*** Begin section ***

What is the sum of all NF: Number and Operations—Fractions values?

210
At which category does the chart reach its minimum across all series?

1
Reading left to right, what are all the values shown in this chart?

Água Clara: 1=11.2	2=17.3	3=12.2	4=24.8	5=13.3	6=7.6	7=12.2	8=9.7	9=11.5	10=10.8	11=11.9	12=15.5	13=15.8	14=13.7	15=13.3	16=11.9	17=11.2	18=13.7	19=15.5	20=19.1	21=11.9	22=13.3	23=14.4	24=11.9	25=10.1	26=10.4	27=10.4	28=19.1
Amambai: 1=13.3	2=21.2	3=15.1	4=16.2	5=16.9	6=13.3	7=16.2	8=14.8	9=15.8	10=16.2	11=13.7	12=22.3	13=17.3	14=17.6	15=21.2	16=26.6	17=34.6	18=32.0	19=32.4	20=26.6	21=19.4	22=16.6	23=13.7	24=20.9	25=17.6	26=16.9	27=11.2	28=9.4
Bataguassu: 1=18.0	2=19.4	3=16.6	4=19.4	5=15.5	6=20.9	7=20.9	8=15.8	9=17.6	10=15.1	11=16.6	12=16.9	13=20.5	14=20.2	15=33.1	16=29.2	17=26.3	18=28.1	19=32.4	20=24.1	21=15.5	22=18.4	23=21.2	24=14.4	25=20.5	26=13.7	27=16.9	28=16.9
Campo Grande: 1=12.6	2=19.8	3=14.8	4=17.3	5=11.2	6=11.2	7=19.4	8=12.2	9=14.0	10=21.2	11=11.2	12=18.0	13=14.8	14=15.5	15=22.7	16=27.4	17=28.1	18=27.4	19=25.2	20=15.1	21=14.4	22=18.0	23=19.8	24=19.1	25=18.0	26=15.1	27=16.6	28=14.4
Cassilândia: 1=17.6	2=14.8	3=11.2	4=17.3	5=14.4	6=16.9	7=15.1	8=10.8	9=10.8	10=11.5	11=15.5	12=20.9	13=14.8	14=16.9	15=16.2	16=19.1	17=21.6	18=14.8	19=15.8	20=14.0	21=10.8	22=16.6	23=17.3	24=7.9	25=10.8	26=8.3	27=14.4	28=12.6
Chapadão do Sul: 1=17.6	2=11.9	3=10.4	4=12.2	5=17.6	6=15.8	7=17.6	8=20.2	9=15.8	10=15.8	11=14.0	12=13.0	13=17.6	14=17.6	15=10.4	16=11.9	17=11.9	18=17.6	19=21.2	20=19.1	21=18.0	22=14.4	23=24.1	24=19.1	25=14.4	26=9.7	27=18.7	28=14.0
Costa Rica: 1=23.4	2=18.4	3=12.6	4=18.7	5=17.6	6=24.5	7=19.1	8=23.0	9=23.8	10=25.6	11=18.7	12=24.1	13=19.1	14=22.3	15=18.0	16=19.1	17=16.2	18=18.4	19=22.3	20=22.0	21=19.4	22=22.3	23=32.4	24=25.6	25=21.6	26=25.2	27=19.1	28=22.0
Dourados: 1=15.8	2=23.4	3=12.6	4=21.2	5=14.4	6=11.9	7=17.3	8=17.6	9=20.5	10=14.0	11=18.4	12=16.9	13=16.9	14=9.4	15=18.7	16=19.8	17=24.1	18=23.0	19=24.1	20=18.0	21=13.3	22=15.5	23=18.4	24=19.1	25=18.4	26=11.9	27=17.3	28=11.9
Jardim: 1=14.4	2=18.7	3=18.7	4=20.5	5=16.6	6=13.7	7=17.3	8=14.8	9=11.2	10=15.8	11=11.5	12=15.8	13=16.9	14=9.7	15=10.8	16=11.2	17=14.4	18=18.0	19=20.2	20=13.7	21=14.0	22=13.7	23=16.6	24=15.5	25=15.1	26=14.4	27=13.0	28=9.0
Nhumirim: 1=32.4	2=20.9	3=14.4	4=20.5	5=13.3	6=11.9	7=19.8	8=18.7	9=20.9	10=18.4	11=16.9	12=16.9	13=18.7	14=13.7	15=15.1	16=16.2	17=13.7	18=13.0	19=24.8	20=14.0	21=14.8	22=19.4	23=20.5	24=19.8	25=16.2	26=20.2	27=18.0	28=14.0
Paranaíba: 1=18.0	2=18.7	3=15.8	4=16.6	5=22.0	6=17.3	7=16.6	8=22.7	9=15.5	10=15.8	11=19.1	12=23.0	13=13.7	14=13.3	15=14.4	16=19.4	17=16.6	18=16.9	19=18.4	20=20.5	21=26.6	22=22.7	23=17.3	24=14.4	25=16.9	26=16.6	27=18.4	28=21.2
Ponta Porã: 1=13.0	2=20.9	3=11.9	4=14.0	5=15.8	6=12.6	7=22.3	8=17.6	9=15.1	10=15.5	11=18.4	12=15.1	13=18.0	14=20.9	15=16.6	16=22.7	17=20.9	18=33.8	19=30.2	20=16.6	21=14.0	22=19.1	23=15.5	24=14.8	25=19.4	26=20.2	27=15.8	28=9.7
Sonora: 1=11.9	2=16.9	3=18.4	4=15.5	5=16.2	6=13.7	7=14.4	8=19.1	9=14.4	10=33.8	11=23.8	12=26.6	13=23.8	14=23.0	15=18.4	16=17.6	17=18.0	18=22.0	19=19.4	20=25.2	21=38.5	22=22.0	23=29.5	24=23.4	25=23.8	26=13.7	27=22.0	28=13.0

*** End section ***

◆ **Task instructions**: Can you reproduce every one of the entries above word for word, keeping all lines and values unchanged?

◆ **Finished task**:
What is the sum of all NF: Number and Operations—Fractions values?

210
At which category does the chart reach its minimum across all series?

1
Reading left to right, what are all the values shown in this chart?

Água Clara: 1=11.2	2=17.3	3=12.2	4=24.8	5=13.3	6=7.6	7=12.2	8=9.7	9=11.5	10=10.8	11=11.9	12=15.5	13=15.8	14=13.7	15=13.3	16=11.9	17=11.2	18=13.7	19=15.5	20=19.1	21=11.9	22=13.3	23=14.4	24=11.9	25=10.1	26=10.4	27=10.4	28=19.1
Amambai: 1=13.3	2=21.2	3=15.1	4=16.2	5=16.9	6=13.3	7=16.2	8=14.8	9=15.8	10=16.2	11=13.7	12=22.3	13=17.3	14=17.6	15=21.2	16=26.6	17=34.6	18=32.0	19=32.4	20=26.6	21=19.4	22=16.6	23=13.7	24=20.9	25=17.6	26=16.9	27=11.2	28=9.4
Bataguassu: 1=18.0	2=19.4	3=16.6	4=19.4	5=15.5	6=20.9	7=20.9	8=15.8	9=17.6	10=15.1	11=16.6	12=16.9	13=20.5	14=20.2	15=33.1	16=29.2	17=26.3	18=28.1	19=32.4	20=24.1	21=15.5	22=18.4	23=21.2	24=14.4	25=20.5	26=13.7	27=16.9	28=16.9
Campo Grande: 1=12.6	2=19.8	3=14.8	4=17.3	5=11.2	6=11.2	7=19.4	8=12.2	9=14.0	10=21.2	11=11.2	12=18.0	13=14.8	14=15.5	15=22.7	16=27.4	17=28.1	18=27.4	19=25.2	20=15.1	21=14.4	22=18.0	23=19.8	24=19.1	25=18.0	26=15.1	27=16.6	28=14.4
Cassilândia: 1=17.6	2=14.8	3=11.2	4=17.3	5=14.4	6=16.9	7=15.1	8=10.8	9=10.8	10=11.5	11=15.5	12=20.9	13=14.8	14=16.9	15=16.2	16=19.1	17=21.6	18=14.8	19=15.8	20=14.0	21=10.8	22=16.6	23=17.3	24=7.9	25=10.8	26=8.3	27=14.4	28=12.6
Chapadão do Sul: 1=17.6	2=11.9	3=10.4	4=12.2	5=17.6	6=15.8	7=17.6	8=20.2	9=15.8	10=15.8	11=14.0	12=13.0	13=17.6	14=17.6	15=10.4	16=11.9	17=11.9	18=17.6	19=21.2	20=19.1	21=18.0	22=14.4	23=24.1	24=19.1	25=14.4	26=9.7	27=18.7	28=14.0
Costa Rica: 1=23.4	2=18.4	3=12.6	4=18.7	5=17.6	6=24.5	7=19.1	8=23.0	9=23.8	10=25.6	11=18.7	12=24.1	13=19.1	14=22.3	15=18.0	16=19.1	17=16.2	18=18.4	19=22.3	20=22.0	21=19.4	22=22.3	23=32.4	24=25.6	25=21.6	26=25.2	27=19.1	28=22.0
Dourados: 1=15.8	2=23.4	3=12.6	4=21.2	5=14.4	6=11.9	7=17.3	8=17.6	9=20.5	10=14.0	11=18.4	12=16.9	13=16.9	14=9.4	15=18.7	16=19.8	17=24.1	18=23.0	19=24.1	20=18.0	21=13.3	22=15.5	23=18.4	24=19.1	25=18.4	26=11.9	27=17.3	28=11.9
Jardim: 1=14.4	2=18.7	3=18.7	4=20.5	5=16.6	6=13.7	7=17.3	8=14.8	9=11.2	10=15.8	11=11.5	12=15.8	13=16.9	14=9.7	15=10.8	16=11.2	17=14.4	18=18.0	19=20.2	20=13.7	21=14.0	22=13.7	23=16.6	24=15.5	25=15.1	26=14.4	27=13.0	28=9.0
Nhumirim: 1=32.4	2=20.9	3=14.4	4=20.5	5=13.3	6=11.9	7=19.8	8=18.7	9=20.9	10=18.4	11=16.9	12=16.9	13=18.7	14=13.7	15=15.1	16=16.2	17=13.7	18=13.0	19=24.8	20=14.0	21=14.8	22=19.4	23=20.5	24=19.8	25=16.2	26=20.2	27=18.0	28=14.0
Paranaíba: 1=18.0	2=18.7	3=15.8	4=16.6	5=22.0	6=17.3	7=16.6	8=22.7	9=15.5	10=15.8	11=19.1	12=23.0	13=13.7	14=13.3	15=14.4	16=19.4	17=16.6	18=16.9	19=18.4	20=20.5	21=26.6	22=22.7	23=17.3	24=14.4	25=16.9	26=16.6	27=18.4	28=21.2
Ponta Porã: 1=13.0	2=20.9	3=11.9	4=14.0	5=15.8	6=12.6	7=22.3	8=17.6	9=15.1	10=15.5	11=18.4	12=15.1	13=18.0	14=20.9	15=16.6	16=22.7	17=20.9	18=33.8	19=30.2	20=16.6	21=14.0	22=19.1	23=15.5	24=14.8	25=19.4	26=20.2	27=15.8	28=9.7
Sonora: 1=11.9	2=16.9	3=18.4	4=15.5	5=16.2	6=13.7	7=14.4	8=19.1	9=14.4	10=33.8	11=23.8	12=26.6	13=23.8	14=23.0	15=18.4	16=17.6	17=18.0	18=22.0	19=19.4	20=25.2	21=38.5	22=22.0	23=29.5	24=23.4	25=23.8	26=13.7	27=22.0	28=13.0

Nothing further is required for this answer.